Task instructions:
Give back exactly the lines of the material below, starting with the line with "For more information about" and going on through the line with "The Bar chart".

Input data:

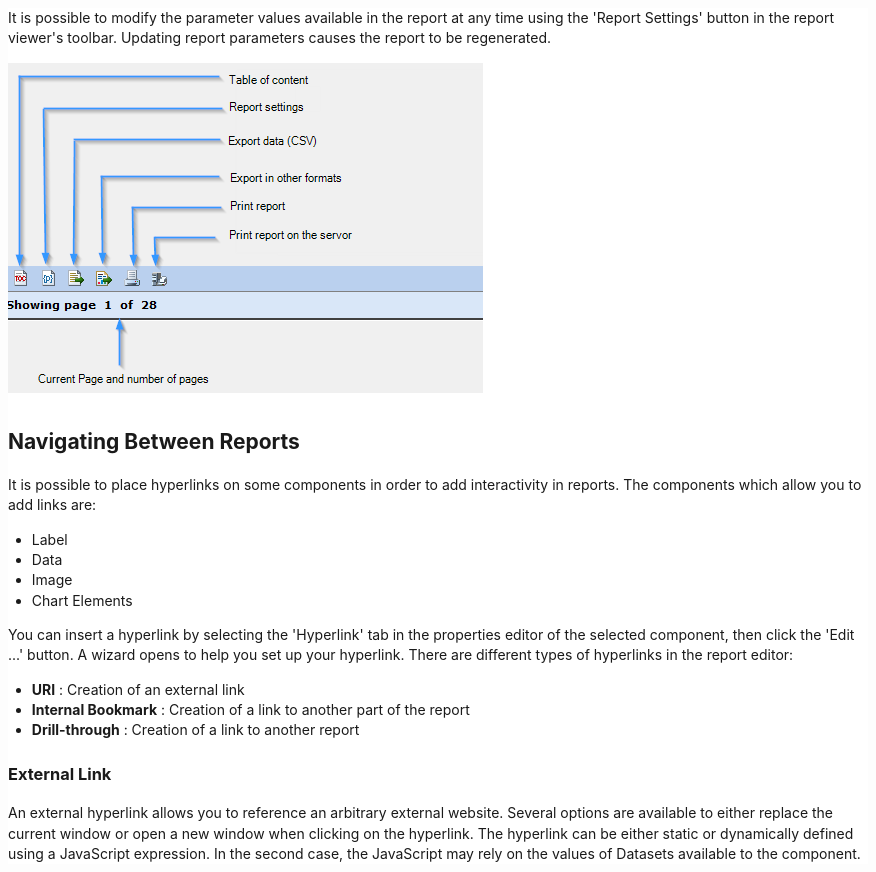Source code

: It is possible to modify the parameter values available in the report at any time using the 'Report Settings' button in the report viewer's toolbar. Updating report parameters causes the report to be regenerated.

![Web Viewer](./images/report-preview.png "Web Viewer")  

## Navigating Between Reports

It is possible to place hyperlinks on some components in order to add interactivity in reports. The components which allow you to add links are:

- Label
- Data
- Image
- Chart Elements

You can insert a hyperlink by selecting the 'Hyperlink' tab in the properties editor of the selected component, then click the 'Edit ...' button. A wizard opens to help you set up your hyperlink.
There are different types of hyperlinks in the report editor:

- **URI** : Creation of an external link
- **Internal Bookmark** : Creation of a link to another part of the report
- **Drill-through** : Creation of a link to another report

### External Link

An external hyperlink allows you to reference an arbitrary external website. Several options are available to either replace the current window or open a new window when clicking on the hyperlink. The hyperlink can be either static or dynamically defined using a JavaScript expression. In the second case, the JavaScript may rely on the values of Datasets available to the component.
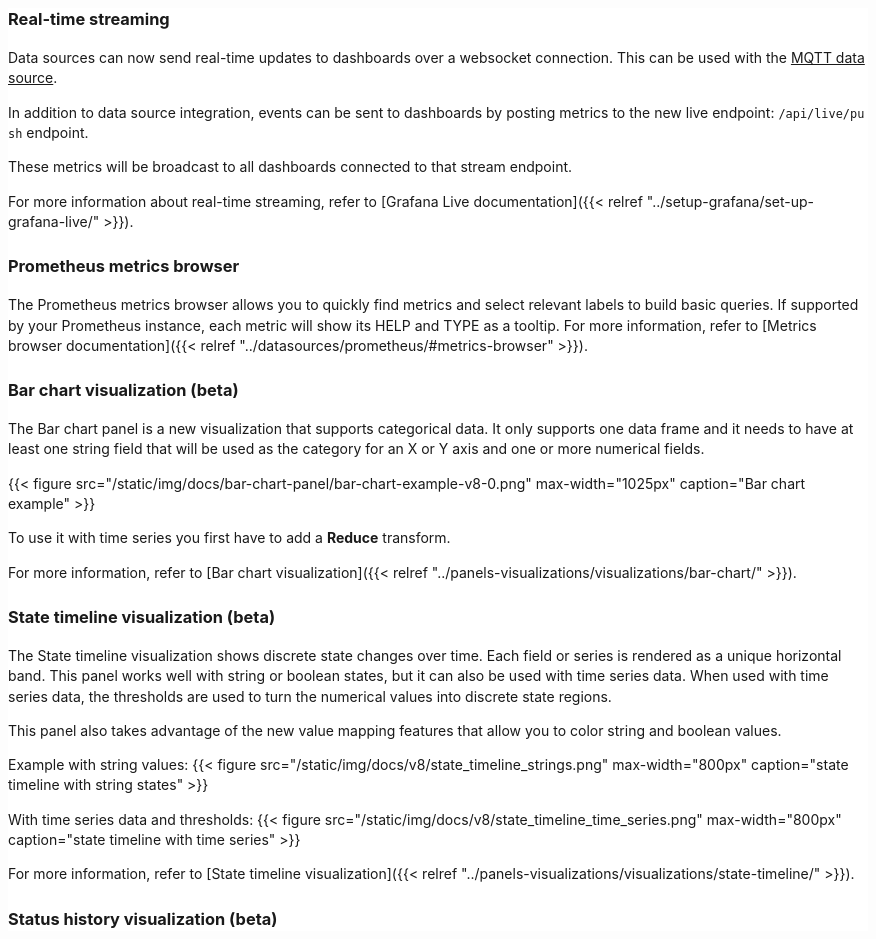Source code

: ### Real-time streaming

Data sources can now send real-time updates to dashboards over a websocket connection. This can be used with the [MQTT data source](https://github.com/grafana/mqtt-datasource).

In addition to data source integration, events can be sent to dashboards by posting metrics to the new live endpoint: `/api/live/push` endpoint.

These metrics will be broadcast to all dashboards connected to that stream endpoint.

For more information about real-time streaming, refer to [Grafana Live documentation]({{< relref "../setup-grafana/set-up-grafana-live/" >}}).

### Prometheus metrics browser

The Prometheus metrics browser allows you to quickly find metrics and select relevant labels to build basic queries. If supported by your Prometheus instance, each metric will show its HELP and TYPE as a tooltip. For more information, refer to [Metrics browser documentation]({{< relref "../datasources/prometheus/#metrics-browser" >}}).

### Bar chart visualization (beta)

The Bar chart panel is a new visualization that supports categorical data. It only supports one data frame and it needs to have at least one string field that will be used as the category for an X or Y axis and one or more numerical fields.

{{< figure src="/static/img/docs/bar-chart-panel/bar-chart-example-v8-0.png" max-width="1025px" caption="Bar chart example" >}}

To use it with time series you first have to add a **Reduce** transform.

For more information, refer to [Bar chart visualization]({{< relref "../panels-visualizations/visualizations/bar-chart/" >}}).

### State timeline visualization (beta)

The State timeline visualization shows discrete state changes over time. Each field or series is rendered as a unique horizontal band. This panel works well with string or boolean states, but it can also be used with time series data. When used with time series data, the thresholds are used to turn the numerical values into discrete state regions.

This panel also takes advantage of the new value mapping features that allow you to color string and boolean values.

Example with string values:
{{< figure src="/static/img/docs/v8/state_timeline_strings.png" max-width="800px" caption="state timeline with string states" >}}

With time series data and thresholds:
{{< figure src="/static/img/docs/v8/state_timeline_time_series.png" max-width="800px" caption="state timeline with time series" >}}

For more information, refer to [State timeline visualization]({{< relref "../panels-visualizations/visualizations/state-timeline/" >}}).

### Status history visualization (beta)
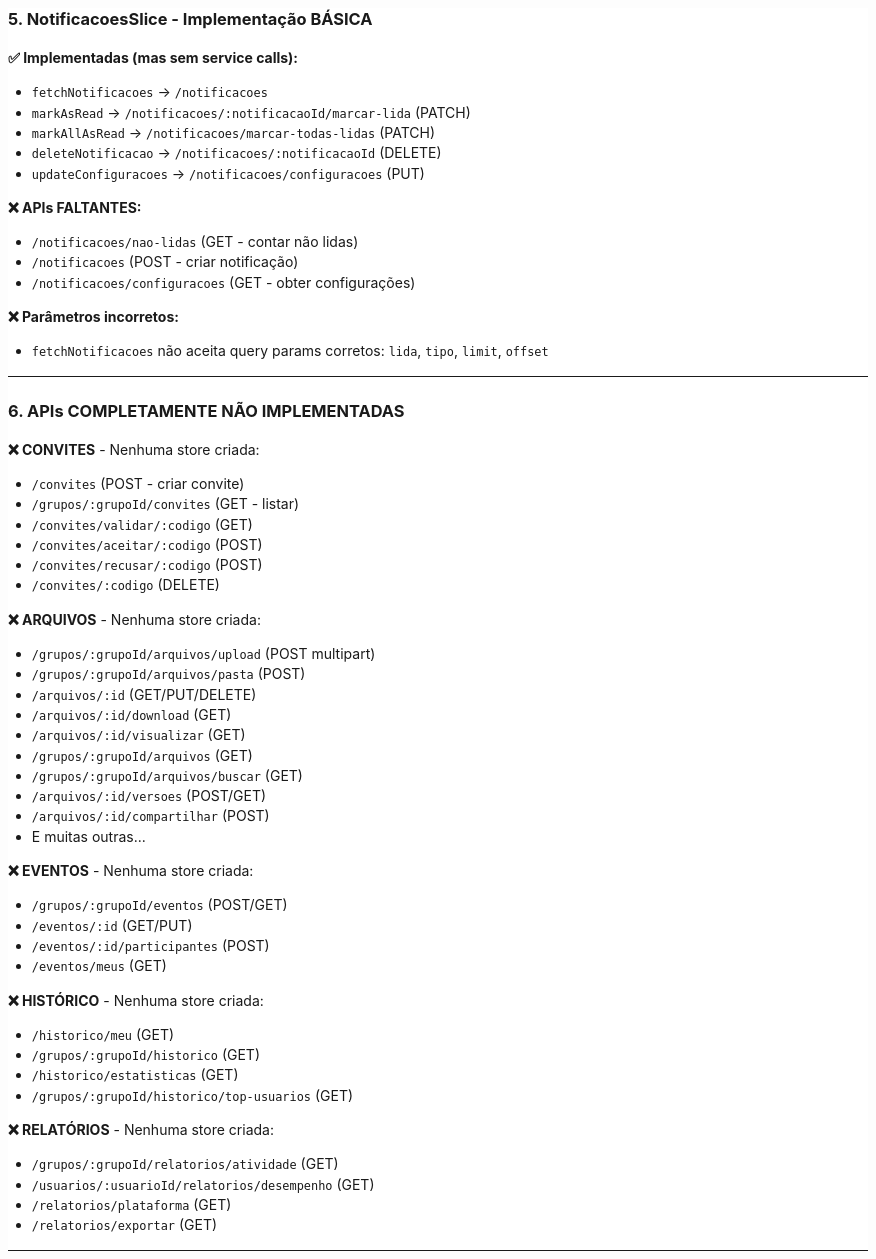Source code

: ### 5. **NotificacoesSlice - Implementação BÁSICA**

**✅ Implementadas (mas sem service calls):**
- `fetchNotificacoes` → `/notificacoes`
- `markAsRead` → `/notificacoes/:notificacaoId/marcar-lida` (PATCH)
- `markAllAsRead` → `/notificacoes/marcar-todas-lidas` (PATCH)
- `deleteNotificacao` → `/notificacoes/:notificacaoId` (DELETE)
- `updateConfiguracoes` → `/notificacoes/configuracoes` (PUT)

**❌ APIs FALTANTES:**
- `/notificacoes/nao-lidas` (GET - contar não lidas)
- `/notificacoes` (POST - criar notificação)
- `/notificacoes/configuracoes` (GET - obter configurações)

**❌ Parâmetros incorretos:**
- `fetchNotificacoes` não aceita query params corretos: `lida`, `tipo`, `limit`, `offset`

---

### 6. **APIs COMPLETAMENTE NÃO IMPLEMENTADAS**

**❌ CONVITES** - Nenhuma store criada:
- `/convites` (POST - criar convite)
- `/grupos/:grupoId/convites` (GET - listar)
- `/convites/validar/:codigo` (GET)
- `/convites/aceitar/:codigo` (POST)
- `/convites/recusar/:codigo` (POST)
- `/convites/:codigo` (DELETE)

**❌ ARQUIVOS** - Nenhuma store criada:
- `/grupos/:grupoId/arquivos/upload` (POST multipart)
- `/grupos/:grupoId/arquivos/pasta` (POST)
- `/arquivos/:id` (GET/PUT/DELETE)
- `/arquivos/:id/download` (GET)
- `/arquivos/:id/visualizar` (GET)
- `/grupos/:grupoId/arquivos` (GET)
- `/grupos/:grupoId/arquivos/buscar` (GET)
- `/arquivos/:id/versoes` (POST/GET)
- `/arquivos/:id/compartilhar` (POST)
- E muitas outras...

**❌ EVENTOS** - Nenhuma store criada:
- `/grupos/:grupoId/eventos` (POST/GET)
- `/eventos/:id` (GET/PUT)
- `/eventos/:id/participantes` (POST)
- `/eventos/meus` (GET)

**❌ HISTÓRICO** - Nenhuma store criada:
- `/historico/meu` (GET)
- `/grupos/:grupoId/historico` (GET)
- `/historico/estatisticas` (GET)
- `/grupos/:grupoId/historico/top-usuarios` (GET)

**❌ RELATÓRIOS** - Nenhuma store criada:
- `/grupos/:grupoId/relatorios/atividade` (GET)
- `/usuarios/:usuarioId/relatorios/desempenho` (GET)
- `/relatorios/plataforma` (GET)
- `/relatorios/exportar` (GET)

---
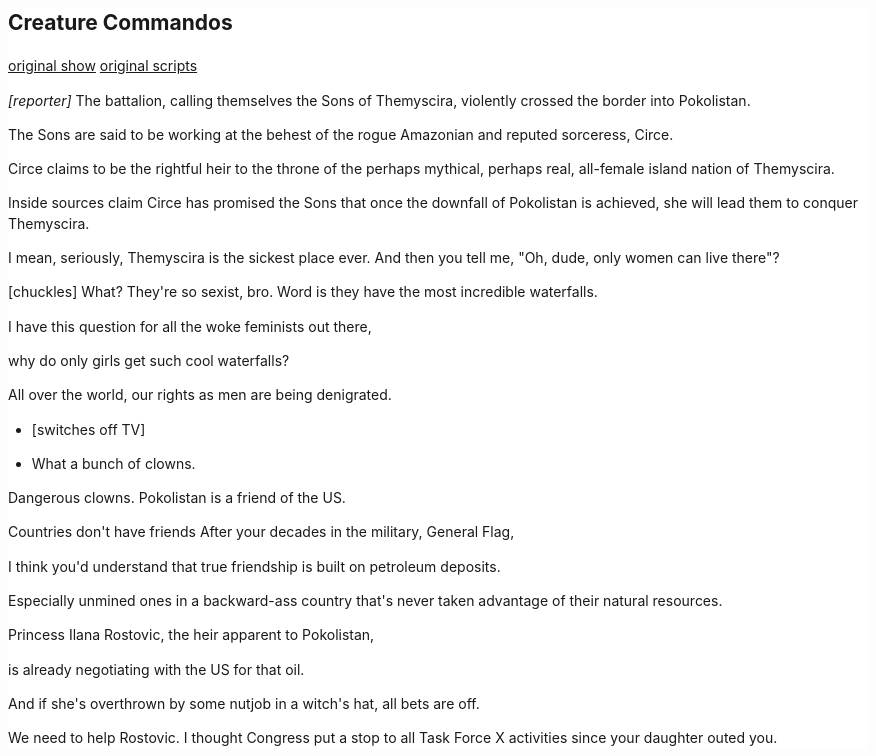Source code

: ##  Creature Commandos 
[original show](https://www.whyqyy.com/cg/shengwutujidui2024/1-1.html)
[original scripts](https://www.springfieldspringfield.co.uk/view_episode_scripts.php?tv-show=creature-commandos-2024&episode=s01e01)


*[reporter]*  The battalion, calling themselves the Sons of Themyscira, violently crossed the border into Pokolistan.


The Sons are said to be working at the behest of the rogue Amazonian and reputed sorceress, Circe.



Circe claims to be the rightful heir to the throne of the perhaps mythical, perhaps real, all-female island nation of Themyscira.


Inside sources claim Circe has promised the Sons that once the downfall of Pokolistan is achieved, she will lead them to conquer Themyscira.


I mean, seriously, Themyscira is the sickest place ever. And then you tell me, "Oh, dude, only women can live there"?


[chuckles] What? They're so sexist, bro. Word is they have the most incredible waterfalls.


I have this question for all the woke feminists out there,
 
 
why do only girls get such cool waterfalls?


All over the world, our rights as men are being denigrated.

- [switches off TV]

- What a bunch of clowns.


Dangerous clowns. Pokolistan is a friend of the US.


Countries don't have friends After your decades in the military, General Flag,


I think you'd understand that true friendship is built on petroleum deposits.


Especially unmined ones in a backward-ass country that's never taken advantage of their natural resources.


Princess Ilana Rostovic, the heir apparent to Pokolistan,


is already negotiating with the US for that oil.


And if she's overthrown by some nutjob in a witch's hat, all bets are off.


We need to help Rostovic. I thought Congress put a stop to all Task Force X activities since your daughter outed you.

Answer space:
For more information about real-time streaming, refer to [Grafana Live documentation]({{< relref "../setup-grafana/set-up-grafana-live/" >}}).

### Prometheus metrics browser

The Prometheus metrics browser allows you to quickly find metrics and select relevant labels to build basic queries. If supported by your Prometheus instance, each metric will show its HELP and TYPE as a tooltip. For more information, refer to [Metrics browser documentation]({{< relref "../datasources/prometheus/#metrics-browser" >}}).

### Bar chart visualization (beta)

The Bar chart panel is a new visualization that supports categorical data. It only supports one data frame and it needs to have at least one string field that will be used as the category for an X or Y axis and one or more numerical fields.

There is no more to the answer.